Body mass predicts the survival of patients with new international federation of gynecology and obstetrics stage IB1 and IB2 cervical carcinoma treated with radical hysterectomy
1998
BACKGROUND
The authors evaluated the impact of body mass on survival and morbidity of patients with new International Federation of Gynecology and Obstetrics (FIGO) Stage IB1 and IB2 cervical carcinoma managed with radical hysterectomy.
METHODS
Two hundred twenty-nine patients with Stage IB1 or IB2 cervical carcinoma treated with radical hysterectomy were studied in a multivariate logistic regression analysis.

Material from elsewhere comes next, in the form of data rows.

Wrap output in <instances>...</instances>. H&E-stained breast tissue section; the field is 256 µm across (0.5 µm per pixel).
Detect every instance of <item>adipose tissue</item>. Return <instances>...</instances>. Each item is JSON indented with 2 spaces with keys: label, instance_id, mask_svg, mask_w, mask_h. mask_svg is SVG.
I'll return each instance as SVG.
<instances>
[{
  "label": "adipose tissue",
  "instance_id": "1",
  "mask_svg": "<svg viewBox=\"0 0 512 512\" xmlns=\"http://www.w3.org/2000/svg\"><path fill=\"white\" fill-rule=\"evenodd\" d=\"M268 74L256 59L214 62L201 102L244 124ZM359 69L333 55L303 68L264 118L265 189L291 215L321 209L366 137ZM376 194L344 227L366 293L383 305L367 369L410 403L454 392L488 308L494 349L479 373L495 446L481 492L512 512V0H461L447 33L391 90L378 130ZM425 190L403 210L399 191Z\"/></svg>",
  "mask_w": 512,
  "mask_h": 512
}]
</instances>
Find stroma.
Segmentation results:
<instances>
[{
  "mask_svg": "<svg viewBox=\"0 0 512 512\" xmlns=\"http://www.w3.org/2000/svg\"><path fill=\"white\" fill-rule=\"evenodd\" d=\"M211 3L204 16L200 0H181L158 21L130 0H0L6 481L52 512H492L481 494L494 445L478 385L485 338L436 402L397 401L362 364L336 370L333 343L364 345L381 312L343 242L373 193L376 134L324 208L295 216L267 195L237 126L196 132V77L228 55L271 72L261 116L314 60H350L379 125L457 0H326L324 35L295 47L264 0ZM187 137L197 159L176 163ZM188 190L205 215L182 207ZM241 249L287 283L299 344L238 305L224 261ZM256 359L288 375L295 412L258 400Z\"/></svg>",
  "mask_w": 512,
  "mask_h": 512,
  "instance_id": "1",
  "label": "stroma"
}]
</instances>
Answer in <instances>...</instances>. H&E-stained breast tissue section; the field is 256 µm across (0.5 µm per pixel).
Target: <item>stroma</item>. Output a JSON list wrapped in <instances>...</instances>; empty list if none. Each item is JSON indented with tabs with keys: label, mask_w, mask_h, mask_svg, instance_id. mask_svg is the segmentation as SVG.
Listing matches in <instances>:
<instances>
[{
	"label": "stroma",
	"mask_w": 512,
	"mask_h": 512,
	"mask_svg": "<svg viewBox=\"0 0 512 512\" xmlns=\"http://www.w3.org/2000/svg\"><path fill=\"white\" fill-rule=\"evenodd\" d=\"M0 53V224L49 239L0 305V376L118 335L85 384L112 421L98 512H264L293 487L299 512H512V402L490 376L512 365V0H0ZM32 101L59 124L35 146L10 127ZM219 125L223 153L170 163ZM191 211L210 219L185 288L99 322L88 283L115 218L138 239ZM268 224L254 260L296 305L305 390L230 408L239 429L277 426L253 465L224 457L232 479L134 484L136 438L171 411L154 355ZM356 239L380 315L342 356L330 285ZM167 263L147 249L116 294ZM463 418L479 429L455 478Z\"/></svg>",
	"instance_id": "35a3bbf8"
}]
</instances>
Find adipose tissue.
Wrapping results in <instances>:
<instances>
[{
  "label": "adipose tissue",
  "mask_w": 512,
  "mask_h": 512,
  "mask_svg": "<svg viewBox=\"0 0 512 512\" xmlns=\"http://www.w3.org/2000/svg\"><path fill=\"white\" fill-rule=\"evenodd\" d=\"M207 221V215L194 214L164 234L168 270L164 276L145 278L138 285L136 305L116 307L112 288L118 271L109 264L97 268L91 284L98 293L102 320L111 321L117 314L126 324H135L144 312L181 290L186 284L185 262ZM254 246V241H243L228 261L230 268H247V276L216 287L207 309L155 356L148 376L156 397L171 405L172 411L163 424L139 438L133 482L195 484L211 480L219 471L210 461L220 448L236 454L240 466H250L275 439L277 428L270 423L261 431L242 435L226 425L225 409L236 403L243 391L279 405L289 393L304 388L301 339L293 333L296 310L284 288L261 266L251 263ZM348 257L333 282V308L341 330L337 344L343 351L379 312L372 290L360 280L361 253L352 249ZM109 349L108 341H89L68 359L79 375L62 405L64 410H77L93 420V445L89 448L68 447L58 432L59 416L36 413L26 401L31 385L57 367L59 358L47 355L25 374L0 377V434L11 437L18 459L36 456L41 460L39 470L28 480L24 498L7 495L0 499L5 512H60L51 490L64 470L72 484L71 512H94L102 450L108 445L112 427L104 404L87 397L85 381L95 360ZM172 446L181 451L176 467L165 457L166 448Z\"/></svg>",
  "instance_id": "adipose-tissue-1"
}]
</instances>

The body mass index (BMI) and the ponderal index (PI) were used as measures of body mass and were analyzed as predictors of recurrence, survival, and complications in light of the new staging system.
RESULTS
Twenty-seven of 229 patients died of recurrent disease. A low BMI or a high PI were predictive of poor survival. Tumor greatest dimension, lymph node involvement, BMI, and PI were all independent predictors of survival (P = 0.0006). The only independent predictor of complications was para-aortic lymph node dissection (P = 0.0026).
CONCLUSIONS
Cervical carcinoma patients with a low body mass, as indicated by a low BMI or a high PI, were found to have poor survival after undergoing radical hysterectomy. Additional predictors of poor survival included lymph node metastases and increased tumor size. BMI and PI are more important predictors of survival than the new FIGO Stages IB1 and IB2. Body mass is not predictive of complications. Cancer 1998;83:98-102. © 1998 American Cancer Society.